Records
____________
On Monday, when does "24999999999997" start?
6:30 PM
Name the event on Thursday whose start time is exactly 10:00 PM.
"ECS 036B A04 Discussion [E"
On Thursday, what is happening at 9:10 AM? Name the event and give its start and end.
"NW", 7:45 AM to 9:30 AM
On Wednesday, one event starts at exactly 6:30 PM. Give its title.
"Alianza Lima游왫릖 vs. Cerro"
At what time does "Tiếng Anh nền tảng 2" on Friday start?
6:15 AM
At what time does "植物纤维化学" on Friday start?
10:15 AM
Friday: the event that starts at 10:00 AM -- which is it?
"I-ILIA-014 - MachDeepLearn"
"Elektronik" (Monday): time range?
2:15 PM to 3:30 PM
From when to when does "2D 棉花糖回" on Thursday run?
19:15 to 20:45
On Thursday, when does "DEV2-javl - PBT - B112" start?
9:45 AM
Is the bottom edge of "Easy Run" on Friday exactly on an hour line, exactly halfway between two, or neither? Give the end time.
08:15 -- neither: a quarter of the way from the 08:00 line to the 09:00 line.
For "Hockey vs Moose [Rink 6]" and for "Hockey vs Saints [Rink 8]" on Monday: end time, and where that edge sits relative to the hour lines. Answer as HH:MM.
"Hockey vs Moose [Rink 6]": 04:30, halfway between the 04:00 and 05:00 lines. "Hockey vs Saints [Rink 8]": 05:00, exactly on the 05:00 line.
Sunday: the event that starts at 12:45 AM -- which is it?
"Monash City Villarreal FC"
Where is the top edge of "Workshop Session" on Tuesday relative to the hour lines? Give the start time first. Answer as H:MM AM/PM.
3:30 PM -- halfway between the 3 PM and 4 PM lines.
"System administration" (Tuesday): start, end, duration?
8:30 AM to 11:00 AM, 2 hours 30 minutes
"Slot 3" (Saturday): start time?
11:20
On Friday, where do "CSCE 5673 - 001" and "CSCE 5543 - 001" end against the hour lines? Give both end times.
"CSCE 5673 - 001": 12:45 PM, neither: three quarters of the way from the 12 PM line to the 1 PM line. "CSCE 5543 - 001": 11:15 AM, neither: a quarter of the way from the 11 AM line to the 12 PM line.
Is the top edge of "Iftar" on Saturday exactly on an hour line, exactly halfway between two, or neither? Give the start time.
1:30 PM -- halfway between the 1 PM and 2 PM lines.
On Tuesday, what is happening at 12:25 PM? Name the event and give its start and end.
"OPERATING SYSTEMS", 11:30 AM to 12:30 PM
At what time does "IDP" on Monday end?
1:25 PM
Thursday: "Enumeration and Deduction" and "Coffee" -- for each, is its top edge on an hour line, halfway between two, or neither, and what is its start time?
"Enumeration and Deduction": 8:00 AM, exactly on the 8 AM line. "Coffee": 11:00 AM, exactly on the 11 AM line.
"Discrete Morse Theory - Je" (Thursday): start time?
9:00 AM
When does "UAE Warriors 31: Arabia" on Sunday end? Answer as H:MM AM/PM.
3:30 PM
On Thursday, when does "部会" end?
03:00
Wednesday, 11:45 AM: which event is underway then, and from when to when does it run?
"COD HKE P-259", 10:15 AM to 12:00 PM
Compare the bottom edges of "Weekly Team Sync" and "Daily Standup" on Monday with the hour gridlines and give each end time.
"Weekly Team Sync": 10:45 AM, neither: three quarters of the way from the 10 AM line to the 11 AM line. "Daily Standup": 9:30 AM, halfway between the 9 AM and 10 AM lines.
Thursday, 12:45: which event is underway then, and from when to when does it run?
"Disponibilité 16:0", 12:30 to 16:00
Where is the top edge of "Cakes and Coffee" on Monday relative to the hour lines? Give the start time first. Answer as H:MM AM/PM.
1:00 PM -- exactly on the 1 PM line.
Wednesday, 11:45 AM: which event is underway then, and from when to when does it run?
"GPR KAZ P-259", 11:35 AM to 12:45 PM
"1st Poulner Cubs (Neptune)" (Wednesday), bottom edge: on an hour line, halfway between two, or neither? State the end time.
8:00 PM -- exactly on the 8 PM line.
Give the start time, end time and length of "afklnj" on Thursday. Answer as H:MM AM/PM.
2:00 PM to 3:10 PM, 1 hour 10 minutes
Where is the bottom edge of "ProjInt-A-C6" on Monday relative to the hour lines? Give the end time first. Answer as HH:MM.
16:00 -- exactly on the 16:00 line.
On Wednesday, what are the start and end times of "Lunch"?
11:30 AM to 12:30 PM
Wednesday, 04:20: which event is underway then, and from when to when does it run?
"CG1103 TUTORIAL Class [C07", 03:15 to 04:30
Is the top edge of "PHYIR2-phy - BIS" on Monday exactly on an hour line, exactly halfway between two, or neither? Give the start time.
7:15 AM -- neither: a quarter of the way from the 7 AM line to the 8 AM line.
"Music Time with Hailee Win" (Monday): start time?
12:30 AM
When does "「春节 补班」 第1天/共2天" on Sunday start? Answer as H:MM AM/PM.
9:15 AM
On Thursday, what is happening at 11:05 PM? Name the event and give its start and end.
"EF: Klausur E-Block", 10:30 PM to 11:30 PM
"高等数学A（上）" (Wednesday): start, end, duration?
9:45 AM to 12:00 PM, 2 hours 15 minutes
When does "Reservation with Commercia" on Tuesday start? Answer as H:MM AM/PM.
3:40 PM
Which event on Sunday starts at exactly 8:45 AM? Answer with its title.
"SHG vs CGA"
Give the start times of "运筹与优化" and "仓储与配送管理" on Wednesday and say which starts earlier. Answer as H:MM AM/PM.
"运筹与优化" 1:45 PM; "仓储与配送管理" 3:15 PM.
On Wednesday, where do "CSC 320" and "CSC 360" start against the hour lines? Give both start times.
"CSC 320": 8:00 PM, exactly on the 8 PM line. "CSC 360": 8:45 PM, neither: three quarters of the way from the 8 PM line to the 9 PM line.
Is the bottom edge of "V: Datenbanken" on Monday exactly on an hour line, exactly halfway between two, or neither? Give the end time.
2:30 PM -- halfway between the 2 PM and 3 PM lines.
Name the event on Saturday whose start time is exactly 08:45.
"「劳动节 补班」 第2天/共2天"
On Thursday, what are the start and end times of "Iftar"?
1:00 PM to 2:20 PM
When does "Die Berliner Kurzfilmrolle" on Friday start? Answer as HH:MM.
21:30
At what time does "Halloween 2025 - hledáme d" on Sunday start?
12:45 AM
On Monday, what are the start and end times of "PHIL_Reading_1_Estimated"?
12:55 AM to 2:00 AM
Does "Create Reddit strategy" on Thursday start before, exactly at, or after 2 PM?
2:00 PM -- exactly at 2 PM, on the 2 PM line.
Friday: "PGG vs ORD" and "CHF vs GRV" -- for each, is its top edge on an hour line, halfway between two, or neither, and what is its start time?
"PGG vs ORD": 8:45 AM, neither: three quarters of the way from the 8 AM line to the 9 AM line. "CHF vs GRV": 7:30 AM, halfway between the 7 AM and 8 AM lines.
____________
**GIVEN TASK**
Could you retype the whole listing above, every line word for word, without changing anything?

**ANSWER TO THE TASK**
On Monday, when does "24999999999997" start?
6:30 PM
Name the event on Thursday whose start time is exactly 10:00 PM.
"ECS 036B A04 Discussion [E"
On Thursday, what is happening at 9:10 AM? Name the event and give its start and end.
"NW", 7:45 AM to 9:30 AM
On Wednesday, one event starts at exactly 6:30 PM. Give its title.
"Alianza Lima游왫릖 vs. Cerro"
At what time does "Tiếng Anh nền tảng 2" on Friday start?
6:15 AM
At what time does "植物纤维化学" on Friday start?
10:15 AM
Friday: the event that starts at 10:00 AM -- which is it?
"I-ILIA-014 - MachDeepLearn"
"Elektronik" (Monday): time range?
2:15 PM to 3:30 PM
From when to when does "2D 棉花糖回" on Thursday run?
19:15 to 20:45
On Thursday, when does "DEV2-javl - PBT - B112" start?
9:45 AM
Is the bottom edge of "Easy Run" on Friday exactly on an hour line, exactly halfway between two, or neither? Give the end time.
08:15 -- neither: a quarter of the way from the 08:00 line to the 09:00 line.
For "Hockey vs Moose [Rink 6]" and for "Hockey vs Saints [Rink 8]" on Monday: end time, and where that edge sits relative to the hour lines. Answer as HH:MM.
"Hockey vs Moose [Rink 6]": 04:30, halfway between the 04:00 and 05:00 lines. "Hockey vs Saints [Rink 8]": 05:00, exactly on the 05:00 line.
Sunday: the event that starts at 12:45 AM -- which is it?
"Monash City Villarreal FC"
Where is the top edge of "Workshop Session" on Tuesday relative to the hour lines? Give the start time first. Answer as H:MM AM/PM.
3:30 PM -- halfway between the 3 PM and 4 PM lines.
"System administration" (Tuesday): start, end, duration?
8:30 AM to 11:00 AM, 2 hours 30 minutes
"Slot 3" (Saturday): start time?
11:20
On Friday, where do "CSCE 5673 - 001" and "CSCE 5543 - 001" end against the hour lines? Give both end times.
"CSCE 5673 - 001": 12:45 PM, neither: three quarters of the way from the 12 PM line to the 1 PM line. "CSCE 5543 - 001": 11:15 AM, neither: a quarter of the way from the 11 AM line to the 12 PM line.
Is the top edge of "Iftar" on Saturday exactly on an hour line, exactly halfway between two, or neither? Give the start time.
1:30 PM -- halfway between the 1 PM and 2 PM lines.
On Tuesday, what is happening at 12:25 PM? Name the event and give its start and end.
"OPERATING SYSTEMS", 11:30 AM to 12:30 PM
At what time does "IDP" on Monday end?
1:25 PM
Thursday: "Enumeration and Deduction" and "Coffee" -- for each, is its top edge on an hour line, halfway between two, or neither, and what is its start time?
"Enumeration and Deduction": 8:00 AM, exactly on the 8 AM line. "Coffee": 11:00 AM, exactly on the 11 AM line.
"Discrete Morse Theory - Je" (Thursday): start time?
9:00 AM
When does "UAE Warriors 31: Arabia" on Sunday end? Answer as H:MM AM/PM.
3:30 PM
On Thursday, when does "部会" end?
03:00
Wednesday, 11:45 AM: which event is underway then, and from when to when does it run?
"COD HKE P-259", 10:15 AM to 12:00 PM
Compare the bottom edges of "Weekly Team Sync" and "Daily Standup" on Monday with the hour gridlines and give each end time.
"Weekly Team Sync": 10:45 AM, neither: three quarters of the way from the 10 AM line to the 11 AM line. "Daily Standup": 9:30 AM, halfway between the 9 AM and 10 AM lines.
Thursday, 12:45: which event is underway then, and from when to when does it run?
"Disponibilité 16:0", 12:30 to 16:00
Where is the top edge of "Cakes and Coffee" on Monday relative to the hour lines? Give the start time first. Answer as H:MM AM/PM.
1:00 PM -- exactly on the 1 PM line.
Wednesday, 11:45 AM: which event is underway then, and from when to when does it run?
"GPR KAZ P-259", 11:35 AM to 12:45 PM
"1st Poulner Cubs (Neptune)" (Wednesday), bottom edge: on an hour line, halfway between two, or neither? State the end time.
8:00 PM -- exactly on the 8 PM line.
Give the start time, end time and length of "afklnj" on Thursday. Answer as H:MM AM/PM.
2:00 PM to 3:10 PM, 1 hour 10 minutes
Where is the bottom edge of "ProjInt-A-C6" on Monday relative to the hour lines? Give the end time first. Answer as HH:MM.
16:00 -- exactly on the 16:00 line.
On Wednesday, what are the start and end times of "Lunch"?
11:30 AM to 12:30 PM
Wednesday, 04:20: which event is underway then, and from when to when does it run?
"CG1103 TUTORIAL Class [C07", 03:15 to 04:30
Is the top edge of "PHYIR2-phy - BIS" on Monday exactly on an hour line, exactly halfway between two, or neither? Give the start time.
7:15 AM -- neither: a quarter of the way from the 7 AM line to the 8 AM line.
"Music Time with Hailee Win" (Monday): start time?
12:30 AM
When does "「春节 补班」 第1天/共2天" on Sunday start? Answer as H:MM AM/PM.
9:15 AM
On Thursday, what is happening at 11:05 PM? Name the event and give its start and end.
"EF: Klausur E-Block", 10:30 PM to 11:30 PM
"高等数学A（上）" (Wednesday): start, end, duration?
9:45 AM to 12:00 PM, 2 hours 15 minutes
When does "Reservation with Commercia" on Tuesday start? Answer as H:MM AM/PM.
3:40 PM
Which event on Sunday starts at exactly 8:45 AM? Answer with its title.
"SHG vs CGA"
Give the start times of "运筹与优化" and "仓储与配送管理" on Wednesday and say which starts earlier. Answer as H:MM AM/PM.
"运筹与优化" 1:45 PM; "仓储与配送管理" 3:15 PM.
On Wednesday, where do "CSC 320" and "CSC 360" start against the hour lines? Give both start times.
"CSC 320": 8:00 PM, exactly on the 8 PM line. "CSC 360": 8:45 PM, neither: three quarters of the way from the 8 PM line to the 9 PM line.
Is the bottom edge of "V: Datenbanken" on Monday exactly on an hour line, exactly halfway between two, or neither? Give the end time.
2:30 PM -- halfway between the 2 PM and 3 PM lines.
Name the event on Saturday whose start time is exactly 08:45.
"「劳动节 补班」 第2天/共2天"
On Thursday, what are the start and end times of "Iftar"?
1:00 PM to 2:20 PM
When does "Die Berliner Kurzfilmrolle" on Friday start? Answer as HH:MM.
21:30
At what time does "Halloween 2025 - hledáme d" on Sunday start?
12:45 AM
On Monday, what are the start and end times of "PHIL_Reading_1_Estimated"?
12:55 AM to 2:00 AM
Does "Create Reddit strategy" on Thursday start before, exactly at, or after 2 PM?
2:00 PM -- exactly at 2 PM, on the 2 PM line.
Friday: "PGG vs ORD" and "CHF vs GRV" -- for each, is its top edge on an hour line, halfway between two, or neither, and what is its start time?
"PGG vs ORD": 8:45 AM, neither: three quarters of the way from the 8 AM line to the 9 AM line. "CHF vs GRV": 7:30 AM, halfway between the 7 AM and 8 AM lines.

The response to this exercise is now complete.